Análisis de Kairo
Atmósfera cero.
Kairo es una aventura en primera persona con puzles, pero está bastante lejos de parecerse a Myst. Sin ninguna clase de introducción aparecemos en un extraño mundo de geometrías perfectas, donde todos los escenarios se componen de planos ortogonales (con alguna breve aparición de una esfera) y alrededor solo queda un vacío sobre el que se apoyan estas enigmáticas construcciones. El argumento queda relegado a un plano irrisorio, con apenas un par de pinceladas. El juego se centra más en crear un ambiente y sumergirnos en él.
Los entornos tienen un aspecto casi alienígena y un atractivo complicado de explicar. El material granuloso del que están hechos la gran mayoría de los elementos es frío en apariencia, pero simplemente cambiando unos pocos colores esa especie de hormigón se transforma dentro un rango amplio e interesante: cuando el espacio se vuelve azul parece congelado en el tiempo, en rojo transmite vida, verde parece trasladarnos a otro mundo…
Gran parte de la responsabilidad de que todo funcione tan bien recae en la banda sonora. Es capaz de hacernos sentir incómodos con una melodía en una zona concreta, y solo nos sentiremos a salvo en otro sitio que esté en silencio o reproduciendo algo más calmado, sin existir un solo elemento que pueda ser interpretado como amenaza. Este pequeño juego se produce de una manera sutil, sin necesidad de hacerlo evidente en ningún momento, tratando de llegar al subconsciente y atacando desde allí sin que nos percatemos.

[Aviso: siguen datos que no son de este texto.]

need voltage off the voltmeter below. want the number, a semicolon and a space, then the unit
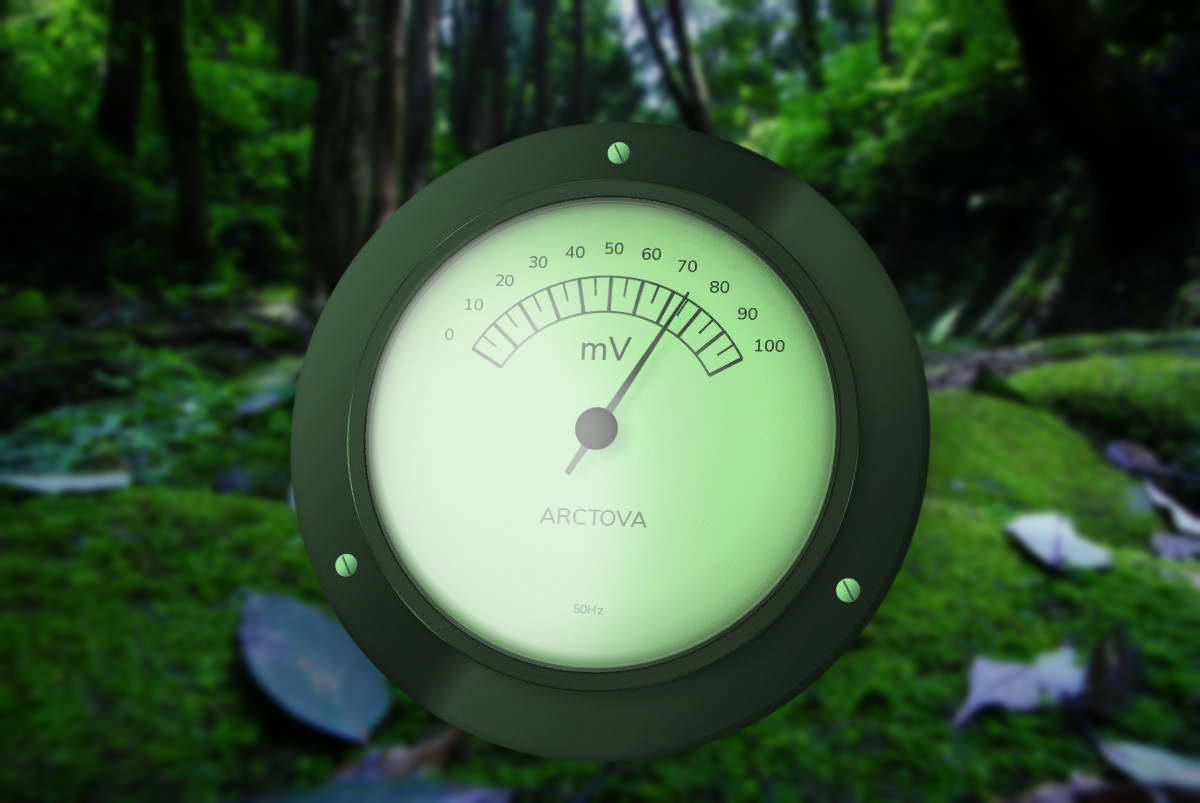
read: 75; mV
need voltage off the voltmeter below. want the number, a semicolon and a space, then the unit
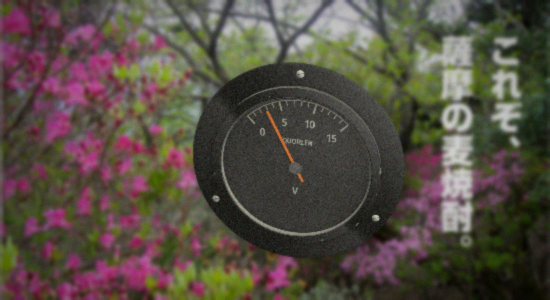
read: 3; V
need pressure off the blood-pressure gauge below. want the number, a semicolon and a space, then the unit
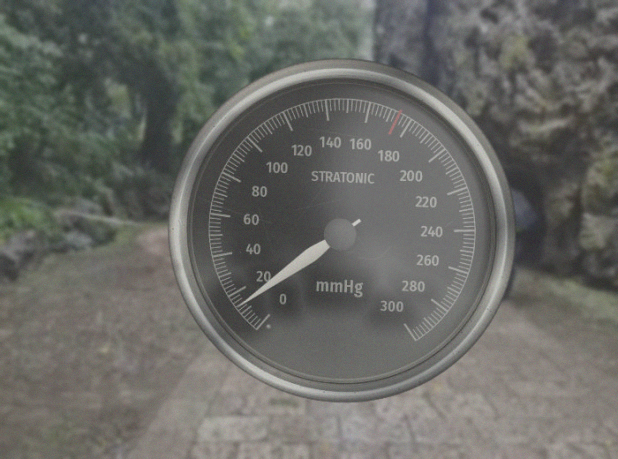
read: 14; mmHg
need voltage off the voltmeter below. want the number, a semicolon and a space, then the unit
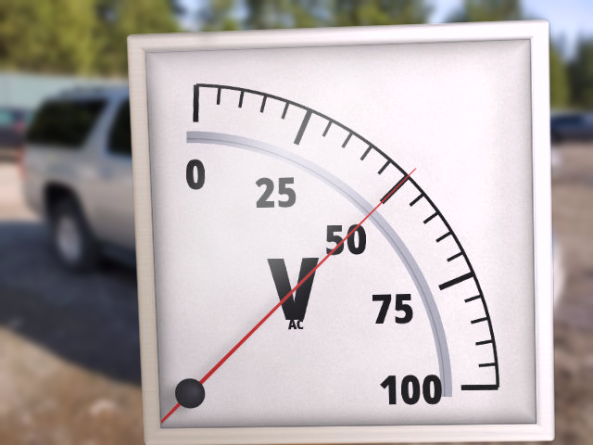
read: 50; V
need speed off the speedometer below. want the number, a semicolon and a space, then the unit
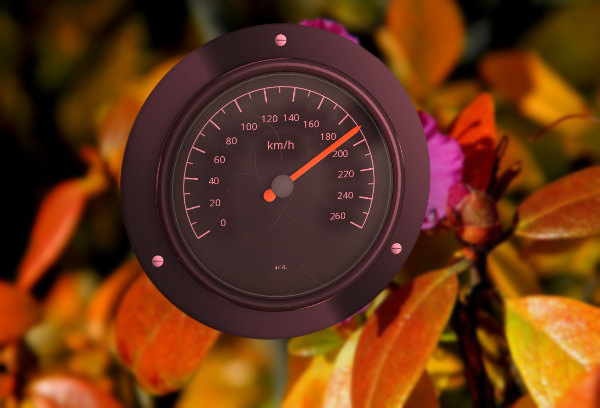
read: 190; km/h
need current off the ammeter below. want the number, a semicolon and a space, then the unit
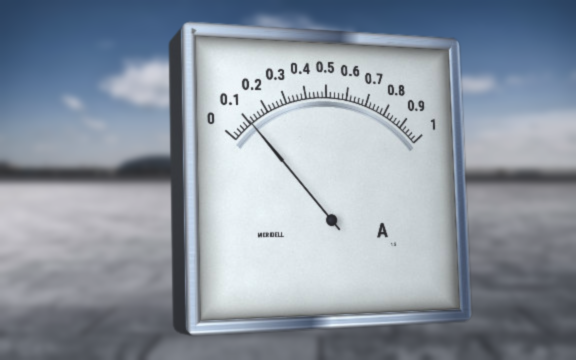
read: 0.1; A
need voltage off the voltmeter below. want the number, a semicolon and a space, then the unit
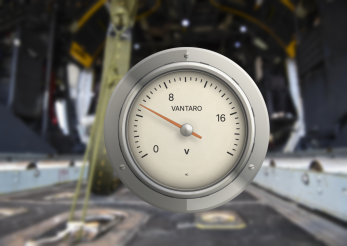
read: 5; V
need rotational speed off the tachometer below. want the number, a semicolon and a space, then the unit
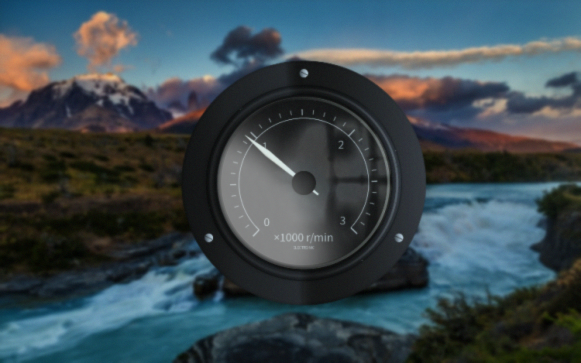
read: 950; rpm
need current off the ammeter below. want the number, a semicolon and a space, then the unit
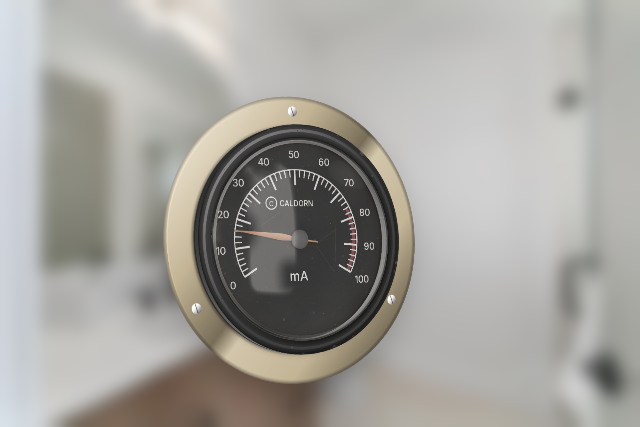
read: 16; mA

"El juego se centra más en crear un ambiente y sumergirnos en él [...] La recompensa por resolver un puzle es descubrir una nueva localización y no estar más cerca del final"
Casi todo el juego gira en torno a la exploración de estos parajes. La recompensa por resolver un puzle es descubrir una nueva localización y no estar más cerca del final; uno de los momentos más duros del juego es cuando te das cuenta de que estás en los últimos compases y que ya no te queda nada nuevo por descubrir.
El control de Kairo resulta ser algo antinatural al principio: la primera persona invita a hacer clic en todos lados, pero no existe botón alguno para interactuar con el entorno. Todo se hace con el propio cuerpo del protagonista: pisar botones, activar aparatos con nuestra simple presencia, engranajes que reaccionan a nuestro movimiento…
Esta manera de manejar el juego resulta ser un arma de doble filo: por una parte, reduce bastante las posibilidades de interacción y no siempre queda claro qué hemos hecho; por otra, éstas parecen más naturales, no hay confusión en cuanto a qué podemos hacer con qué objetos y aumenta esa sensación de identificación con el protagonista, que va descubriendo el mundo a la vez que nosotros. En Kairo funciona, probablemente por lo diferente de la propuesta y por el mundo que recorremos, pero estoy casi seguro de que muchos otros juegos se habrían estrellado con una idea así por no saber manejarla bien.
Aquí es donde Richard Perrin saca a pasear su talento: las estancias que contienen puzles no se parecen nada entre sí; cada lugar es un reto nuevo donde tendremos que hallar incluso la manera en que podemos interactuar en esta ocasión. Al llegar a una nueva sala nuestra experiencia previa se desvanece y nos encontramos ante un mecanismo diferente del que tendremos que descifrar la lógica interna. Por si acaso tenemos disponibles tres pistas para poder resolver los acertijos que se nos atasquen.
La sensación de repetición solo se produce en los pocos momentos en que nos perdemos y no sabemos muy bien por dónde tirar; durante unos minutos el juego parece que se va a desmoronar mientras pasamos una y otra vez por las mismas estancias, perdiendo esa fascinación que nos acompaña en todo momento. Por suerte estos momentos suelen ser puntuales, y el juego apenas dura una tarde, salvando así el problema de ritmo que habría sufrido de haber durado más.
Kairo es un juego donde es más importante el lugar donde ocurre la acción que ésta en sí. Quienes busquen puzles sesudos no terminarán satisfechos del todo, pero quienes estén dispuestos a olvidarse por unas horas de nuestro mundo y se zambuyan por completo en el de Richard Perrin se encontrarán con un universo en el que es fácil dejarse atrapar por su majestuosidad.